[PROBLEM STATEMENT] Instruction for the data below: set down exactly the lines from the line with "37, text: none -> 0.0433" to the line with "Резервные фонды: 0 -> 5903398.49", inclusive, and no others.

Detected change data
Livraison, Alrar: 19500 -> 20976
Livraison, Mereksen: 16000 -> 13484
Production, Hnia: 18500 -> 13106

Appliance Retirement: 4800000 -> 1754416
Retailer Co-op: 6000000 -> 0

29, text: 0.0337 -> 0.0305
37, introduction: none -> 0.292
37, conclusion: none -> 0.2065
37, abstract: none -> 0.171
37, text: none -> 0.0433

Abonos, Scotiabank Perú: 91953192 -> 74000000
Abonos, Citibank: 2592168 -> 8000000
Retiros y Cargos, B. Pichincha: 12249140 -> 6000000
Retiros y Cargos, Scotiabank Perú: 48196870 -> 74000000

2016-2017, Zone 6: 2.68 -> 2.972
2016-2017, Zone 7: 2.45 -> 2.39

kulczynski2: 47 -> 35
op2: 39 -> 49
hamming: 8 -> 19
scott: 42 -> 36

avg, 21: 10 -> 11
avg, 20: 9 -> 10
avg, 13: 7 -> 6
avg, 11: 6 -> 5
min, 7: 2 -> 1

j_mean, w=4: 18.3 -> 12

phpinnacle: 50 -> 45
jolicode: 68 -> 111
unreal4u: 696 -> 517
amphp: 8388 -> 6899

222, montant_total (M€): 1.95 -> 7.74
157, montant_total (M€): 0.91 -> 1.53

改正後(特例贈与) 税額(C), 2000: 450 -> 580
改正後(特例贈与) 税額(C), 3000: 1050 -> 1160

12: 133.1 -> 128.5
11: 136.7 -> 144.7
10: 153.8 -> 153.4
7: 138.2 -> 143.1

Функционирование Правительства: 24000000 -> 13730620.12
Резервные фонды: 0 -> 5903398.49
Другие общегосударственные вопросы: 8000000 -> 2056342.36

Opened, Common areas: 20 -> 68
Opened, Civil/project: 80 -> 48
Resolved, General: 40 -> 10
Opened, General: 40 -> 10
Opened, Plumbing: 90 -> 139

[RESULT]
37, text: none -> 0.0433

Abonos, Scotiabank Perú: 91953192 -> 74000000
Abonos, Citibank: 2592168 -> 8000000
Retiros y Cargos, B. Pichincha: 12249140 -> 6000000
Retiros y Cargos, Scotiabank Perú: 48196870 -> 74000000

2016-2017, Zone 6: 2.68 -> 2.972
2016-2017, Zone 7: 2.45 -> 2.39

kulczynski2: 47 -> 35
op2: 39 -> 49
hamming: 8 -> 19
scott: 42 -> 36

avg, 21: 10 -> 11
avg, 20: 9 -> 10
avg, 13: 7 -> 6
avg, 11: 6 -> 5
min, 7: 2 -> 1

j_mean, w=4: 18.3 -> 12

phpinnacle: 50 -> 45
jolicode: 68 -> 111
unreal4u: 696 -> 517
amphp: 8388 -> 6899

222, montant_total (M€): 1.95 -> 7.74
157, montant_total (M€): 0.91 -> 1.53

改正後(特例贈与) 税額(C), 2000: 450 -> 580
改正後(特例贈与) 税額(C), 3000: 1050 -> 1160

12: 133.1 -> 128.5
11: 136.7 -> 144.7
10: 153.8 -> 153.4
7: 138.2 -> 143.1

Функционирование Правительства: 24000000 -> 13730620.12
Резервные фонды: 0 -> 5903398.49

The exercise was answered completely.